## [TASK TO CARRY OUT]
Set down the records that follow in full and without changes.

Collected data entries:
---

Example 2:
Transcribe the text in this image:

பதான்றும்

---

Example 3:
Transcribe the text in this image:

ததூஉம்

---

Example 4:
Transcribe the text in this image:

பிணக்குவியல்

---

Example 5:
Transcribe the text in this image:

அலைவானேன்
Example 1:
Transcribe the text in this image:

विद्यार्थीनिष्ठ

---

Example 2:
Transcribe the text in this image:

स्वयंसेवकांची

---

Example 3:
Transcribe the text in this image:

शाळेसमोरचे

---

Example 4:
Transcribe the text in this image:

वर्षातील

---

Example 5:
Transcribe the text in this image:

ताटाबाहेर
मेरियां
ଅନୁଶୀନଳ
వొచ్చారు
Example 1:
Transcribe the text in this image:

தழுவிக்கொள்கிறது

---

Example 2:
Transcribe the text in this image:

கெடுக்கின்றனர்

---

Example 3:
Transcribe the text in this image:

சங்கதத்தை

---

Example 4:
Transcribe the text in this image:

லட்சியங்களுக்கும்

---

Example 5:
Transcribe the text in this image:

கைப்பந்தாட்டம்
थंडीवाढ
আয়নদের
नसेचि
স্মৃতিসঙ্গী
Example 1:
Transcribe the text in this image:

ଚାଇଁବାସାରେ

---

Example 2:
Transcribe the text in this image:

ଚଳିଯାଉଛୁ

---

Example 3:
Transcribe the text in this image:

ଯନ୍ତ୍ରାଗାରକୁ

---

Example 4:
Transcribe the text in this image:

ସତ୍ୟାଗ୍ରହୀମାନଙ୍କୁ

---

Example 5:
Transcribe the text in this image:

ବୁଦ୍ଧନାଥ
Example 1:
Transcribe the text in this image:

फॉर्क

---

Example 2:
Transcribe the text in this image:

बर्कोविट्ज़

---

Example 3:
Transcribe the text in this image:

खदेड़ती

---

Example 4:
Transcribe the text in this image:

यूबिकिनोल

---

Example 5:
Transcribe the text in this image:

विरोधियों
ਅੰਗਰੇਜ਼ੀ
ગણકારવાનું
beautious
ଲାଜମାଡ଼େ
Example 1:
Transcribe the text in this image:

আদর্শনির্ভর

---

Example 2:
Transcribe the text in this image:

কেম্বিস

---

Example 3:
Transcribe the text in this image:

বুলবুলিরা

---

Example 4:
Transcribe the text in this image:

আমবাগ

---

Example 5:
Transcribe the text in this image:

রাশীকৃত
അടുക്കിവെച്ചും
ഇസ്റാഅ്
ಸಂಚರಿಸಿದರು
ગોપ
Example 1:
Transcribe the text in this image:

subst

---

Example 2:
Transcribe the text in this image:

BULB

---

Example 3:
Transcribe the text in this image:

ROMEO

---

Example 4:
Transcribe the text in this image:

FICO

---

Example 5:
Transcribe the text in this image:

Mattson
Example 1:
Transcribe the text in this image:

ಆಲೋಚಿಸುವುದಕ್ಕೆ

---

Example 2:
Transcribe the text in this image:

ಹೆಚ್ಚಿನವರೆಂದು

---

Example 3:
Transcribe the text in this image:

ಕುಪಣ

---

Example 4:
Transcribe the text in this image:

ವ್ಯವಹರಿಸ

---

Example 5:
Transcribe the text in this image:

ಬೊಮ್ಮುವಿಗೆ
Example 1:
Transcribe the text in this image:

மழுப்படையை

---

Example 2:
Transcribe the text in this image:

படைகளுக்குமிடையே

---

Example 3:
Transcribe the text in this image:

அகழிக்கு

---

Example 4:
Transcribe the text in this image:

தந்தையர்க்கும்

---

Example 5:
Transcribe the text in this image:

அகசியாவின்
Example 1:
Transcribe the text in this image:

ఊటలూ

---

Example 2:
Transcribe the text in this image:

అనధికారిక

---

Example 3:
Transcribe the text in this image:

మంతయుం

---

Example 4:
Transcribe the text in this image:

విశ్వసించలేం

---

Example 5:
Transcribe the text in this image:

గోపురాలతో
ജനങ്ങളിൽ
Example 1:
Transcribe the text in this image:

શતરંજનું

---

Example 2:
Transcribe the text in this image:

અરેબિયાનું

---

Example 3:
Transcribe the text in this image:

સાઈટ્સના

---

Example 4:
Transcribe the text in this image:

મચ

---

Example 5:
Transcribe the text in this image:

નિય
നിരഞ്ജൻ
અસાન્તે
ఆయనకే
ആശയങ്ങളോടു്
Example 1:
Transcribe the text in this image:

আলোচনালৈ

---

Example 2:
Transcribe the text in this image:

## [REPLY]
---

Example 2:
Transcribe the text in this image:

பதான்றும்

---

Example 3:
Transcribe the text in this image:

ததூஉம்

---

Example 4:
Transcribe the text in this image:

பிணக்குவியல்

---

Example 5:
Transcribe the text in this image:

அலைவானேன்
Example 1:
Transcribe the text in this image:

विद्यार्थीनिष्ठ

---

Example 2:
Transcribe the text in this image:

स्वयंसेवकांची

---

Example 3:
Transcribe the text in this image:

शाळेसमोरचे

---

Example 4:
Transcribe the text in this image:

वर्षातील

---

Example 5:
Transcribe the text in this image:

ताटाबाहेर
मेरियां
ଅନୁଶୀନଳ
వొచ్చారు
Example 1:
Transcribe the text in this image:

தழுவிக்கொள்கிறது

---

Example 2:
Transcribe the text in this image:

கெடுக்கின்றனர்

---

Example 3:
Transcribe the text in this image:

சங்கதத்தை

---

Example 4:
Transcribe the text in this image:

லட்சியங்களுக்கும்

---

Example 5:
Transcribe the text in this image:

கைப்பந்தாட்டம்
थंडीवाढ
আয়নদের
नसेचि
স্মৃতিসঙ্গী
Example 1:
Transcribe the text in this image:

ଚାଇଁବାସାରେ

---

Example 2:
Transcribe the text in this image:

ଚଳିଯାଉଛୁ

---

Example 3:
Transcribe the text in this image:

ଯନ୍ତ୍ରାଗାରକୁ

---

Example 4:
Transcribe the text in this image:

ସତ୍ୟାଗ୍ରହୀମାନଙ୍କୁ

---

Example 5:
Transcribe the text in this image:

ବୁଦ୍ଧନାଥ
Example 1:
Transcribe the text in this image:

फॉर्क

---

Example 2:
Transcribe the text in this image:

बर्कोविट्ज़

---

Example 3:
Transcribe the text in this image:

खदेड़ती

---

Example 4:
Transcribe the text in this image:

यूबिकिनोल

---

Example 5:
Transcribe the text in this image:

विरोधियों
ਅੰਗਰੇਜ਼ੀ
ગણકારવાનું
beautious
ଲାଜମାଡ଼େ
Example 1:
Transcribe the text in this image:

আদর্শনির্ভর

---

Example 2:
Transcribe the text in this image:

কেম্বিস

---

Example 3:
Transcribe the text in this image:

বুলবুলিরা

---

Example 4:
Transcribe the text in this image:

আমবাগ

---

Example 5:
Transcribe the text in this image:

রাশীকৃত
അടുക്കിവെച്ചും
ഇസ്റാഅ്
ಸಂಚರಿಸಿದರು
ગોપ
Example 1:
Transcribe the text in this image:

subst

---

Example 2:
Transcribe the text in this image:

BULB

---

Example 3:
Transcribe the text in this image:

ROMEO

---

Example 4:
Transcribe the text in this image:

FICO

---

Example 5:
Transcribe the text in this image:

Mattson
Example 1:
Transcribe the text in this image:

ಆಲೋಚಿಸುವುದಕ್ಕೆ

---

Example 2:
Transcribe the text in this image:

ಹೆಚ್ಚಿನವರೆಂದು

---

Example 3:
Transcribe the text in this image:

ಕುಪಣ

---

Example 4:
Transcribe the text in this image:

ವ್ಯವಹರಿಸ

---

Example 5:
Transcribe the text in this image:

ಬೊಮ್ಮುವಿಗೆ
Example 1:
Transcribe the text in this image:

மழுப்படையை

---

Example 2:
Transcribe the text in this image:

படைகளுக்குமிடையே

---

Example 3:
Transcribe the text in this image:

அகழிக்கு

---

Example 4:
Transcribe the text in this image:

தந்தையர்க்கும்

---

Example 5:
Transcribe the text in this image:

அகசியாவின்
Example 1:
Transcribe the text in this image:

ఊటలూ

---

Example 2:
Transcribe the text in this image:

అనధికారిక

---

Example 3:
Transcribe the text in this image:

మంతయుం

---

Example 4:
Transcribe the text in this image:

విశ్వసించలేం

---

Example 5:
Transcribe the text in this image:

గోపురాలతో
ജനങ്ങളിൽ
Example 1:
Transcribe the text in this image:

શતરંજનું

---

Example 2:
Transcribe the text in this image:

અરેબિયાનું

---

Example 3:
Transcribe the text in this image:

સાઈટ્સના

---

Example 4:
Transcribe the text in this image:

મચ

---

Example 5:
Transcribe the text in this image:

નિય
നിരഞ്ജൻ
અસાન્તે
ఆయనకే
ആശയങ്ങളോടു്
Example 1:
Transcribe the text in this image:

আলোচনালৈ

---

Example 2:
Transcribe the text in this image:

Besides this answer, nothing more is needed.